Atrasado, mas tá valendo.

10 04 2008

É tão engraçado como quase tudo, menos jornalista, vira notícia. Alguns lembraram sim, até deram um tapinha nas costas daquele colega e blábláblá. E não falo de comemoração, mas de um momento de reflexão pessoal sobre o real papel que estamos, ou que deveríamos, ou que vamos cumprir como jornalistas e formadores de opinião.

No dia 7, foi comemorado um dos nossos três dias comemorativos (eita gente que se sente importante), o Dia do Jornalista.

A data foi estipulada pela Associação Brasileira de Imprensa (ABI) em homenagem ao jornalista e médico João Batista Líbero Badaró, morto em São Paulo, em novembro de 1830, por inimigos políticos. Curiosamente, o Dia do Jornalista é também comemorado no dia 24 de janeiro, por ser a data do padroeiro da profissão, São Francisco de Sales, e no dia 29 de janeiro, como homenagem ao jornalista José do Patrocínio. Com tanta data comemorativa, tá na hora de fazer acontecer, não acham?

Quem sabe é hora de olhar por cima da superficialidade da imprensa em geral, estudar novos focos, quem sabe criar motivação para fazer um jornalismo de humildade e de respeito.

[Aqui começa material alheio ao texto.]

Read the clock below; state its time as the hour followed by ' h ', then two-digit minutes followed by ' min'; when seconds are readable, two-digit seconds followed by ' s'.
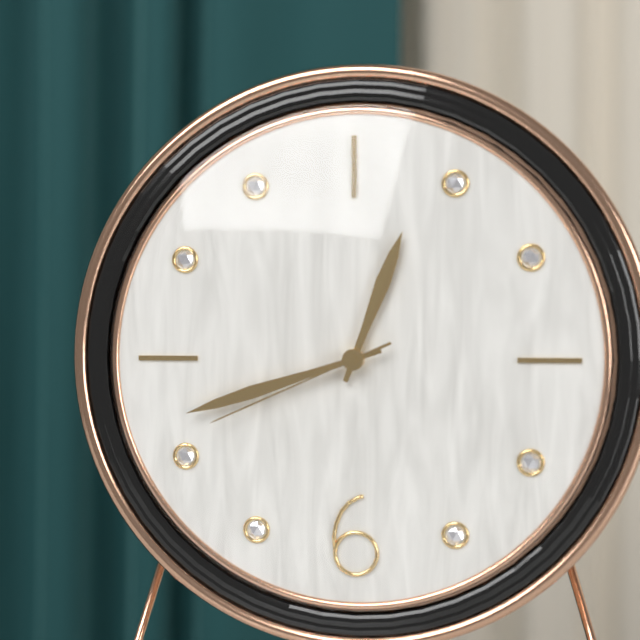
12 h 42 min 41 s
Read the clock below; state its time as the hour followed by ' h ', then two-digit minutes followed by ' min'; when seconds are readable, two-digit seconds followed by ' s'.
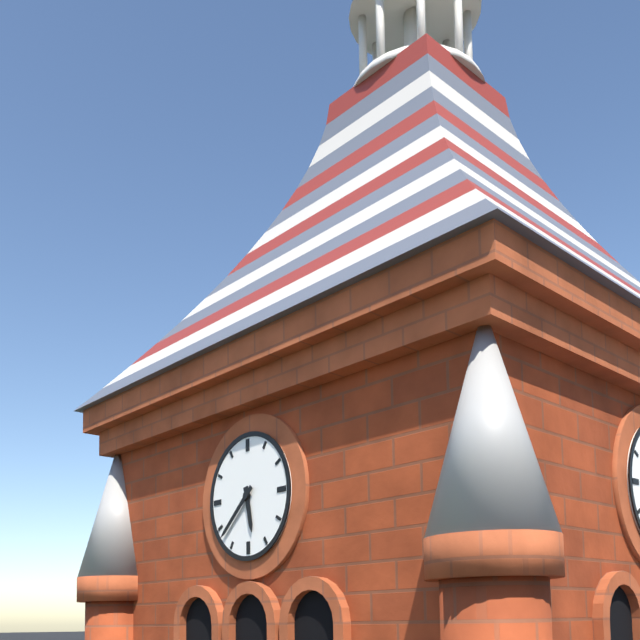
5 h 38 min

Talvez seja um bom momento para descer do palco, deixar de sonhar com o estrelato e usar e abusar dos espaços democráticos que estão no alcance de nossas mãos para tratarmos de causas que realmente importam.

Atrasado, mas cheio de boas intenções, aí vai o nosso parabéns a todos os jornalistas e futuros colegas de profissão.





TCC: A condição do mendigo na sociedade chapecoense, segundo editorias do jornal Folha D’Oeste

3 04 2008

O trabalho de conclusão de curso (TCC) e também o Projeto Experimental (PEX) da acadêmica Ana Paula Eckert, do nono período, é analisar uma coluna no antigo jornal Folha d´Oeste, veiculado em Chapecó no período de 1966 a 1968. O nome da coluna era “Escritas de Tutée”, que falava sobre a vida dos mendigos chapecoenses.

Tutée era um mendigo e a coluna no jornal recebeu esse nome para criticar as pessoas que moravam nas ruas. Nos anos de veiculação do jornal, Chapecó, em pleno desenvolvimento, ficou conhecida como Cidade das Rosas. As críticas aos mendigos se davam porque a cidade não queria seu lado negativo exposto em praça pública.

A coluna, que se diz ser escrita pelo mendigo Tutée, é o tema central da pesquisa, baseada em análise do discurso. O objetivo do trabalho para a acadêmica é de fato saber como o mendigo era retratado perante a sociedade, analisar os editoriais para saber se Tutée era quem escrevia para a coluna ou se era um personagem que o jornal usou para criticar essas pessoas. Além disso, entender o que a coluna “Escritas de Tutée” realmente queria dizer e analisar o pensamento do jornal.